## Data shown
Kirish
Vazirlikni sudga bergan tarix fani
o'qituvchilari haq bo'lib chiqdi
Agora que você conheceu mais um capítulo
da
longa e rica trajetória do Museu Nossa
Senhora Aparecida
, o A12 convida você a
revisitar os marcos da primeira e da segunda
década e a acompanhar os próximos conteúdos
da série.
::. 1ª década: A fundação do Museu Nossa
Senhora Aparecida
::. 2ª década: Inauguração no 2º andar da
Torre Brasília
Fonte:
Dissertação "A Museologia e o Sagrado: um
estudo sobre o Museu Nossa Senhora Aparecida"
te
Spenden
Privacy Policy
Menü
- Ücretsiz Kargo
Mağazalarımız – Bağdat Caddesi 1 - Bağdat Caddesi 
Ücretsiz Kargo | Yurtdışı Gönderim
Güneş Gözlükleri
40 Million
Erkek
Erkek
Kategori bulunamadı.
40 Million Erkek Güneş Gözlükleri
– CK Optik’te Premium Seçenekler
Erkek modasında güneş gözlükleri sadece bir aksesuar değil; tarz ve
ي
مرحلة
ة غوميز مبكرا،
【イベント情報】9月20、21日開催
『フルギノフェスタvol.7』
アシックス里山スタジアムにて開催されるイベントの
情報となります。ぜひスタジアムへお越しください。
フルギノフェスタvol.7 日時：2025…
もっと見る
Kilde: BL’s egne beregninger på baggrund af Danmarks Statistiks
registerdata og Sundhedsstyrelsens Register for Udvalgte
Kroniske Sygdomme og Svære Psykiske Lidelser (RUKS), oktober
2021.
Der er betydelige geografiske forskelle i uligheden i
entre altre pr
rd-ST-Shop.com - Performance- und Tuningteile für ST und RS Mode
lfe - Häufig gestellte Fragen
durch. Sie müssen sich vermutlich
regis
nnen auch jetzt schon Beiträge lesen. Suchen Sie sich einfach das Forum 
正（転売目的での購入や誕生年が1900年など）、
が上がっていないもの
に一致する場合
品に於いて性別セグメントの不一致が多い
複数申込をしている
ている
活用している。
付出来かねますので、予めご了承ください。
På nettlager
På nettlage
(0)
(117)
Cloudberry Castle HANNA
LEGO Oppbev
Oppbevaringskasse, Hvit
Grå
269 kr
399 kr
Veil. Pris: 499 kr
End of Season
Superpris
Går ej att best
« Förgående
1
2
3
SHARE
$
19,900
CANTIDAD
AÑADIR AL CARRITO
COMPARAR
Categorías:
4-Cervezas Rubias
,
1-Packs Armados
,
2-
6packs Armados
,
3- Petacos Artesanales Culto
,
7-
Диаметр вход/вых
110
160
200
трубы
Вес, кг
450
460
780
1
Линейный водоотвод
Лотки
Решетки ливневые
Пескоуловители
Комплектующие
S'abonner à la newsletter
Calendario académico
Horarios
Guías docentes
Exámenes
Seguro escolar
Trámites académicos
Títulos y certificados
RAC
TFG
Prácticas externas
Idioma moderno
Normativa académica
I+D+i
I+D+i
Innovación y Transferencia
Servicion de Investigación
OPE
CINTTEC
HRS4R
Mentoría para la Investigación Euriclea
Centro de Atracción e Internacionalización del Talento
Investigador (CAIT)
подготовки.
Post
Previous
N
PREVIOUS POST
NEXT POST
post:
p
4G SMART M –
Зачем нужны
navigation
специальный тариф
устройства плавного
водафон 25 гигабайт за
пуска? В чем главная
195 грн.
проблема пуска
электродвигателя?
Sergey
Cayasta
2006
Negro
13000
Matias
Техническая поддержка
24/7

## Exercise requirements
The line containing "o Sagrado: um" marks the end. Please print exactly every line from the top of the data to it, both included, and nothing more.

## Result of this task
Kirish
Vazirlikni sudga bergan tarix fani
o'qituvchilari haq bo'lib chiqdi
Agora que você conheceu mais um capítulo
da
longa e rica trajetória do Museu Nossa
Senhora Aparecida
, o A12 convida você a
revisitar os marcos da primeira e da segunda
década e a acompanhar os próximos conteúdos
da série.
::. 1ª década: A fundação do Museu Nossa
Senhora Aparecida
::. 2ª década: Inauguração no 2º andar da
Torre Brasília
Fonte:
Dissertação "A Museologia e o Sagrado: um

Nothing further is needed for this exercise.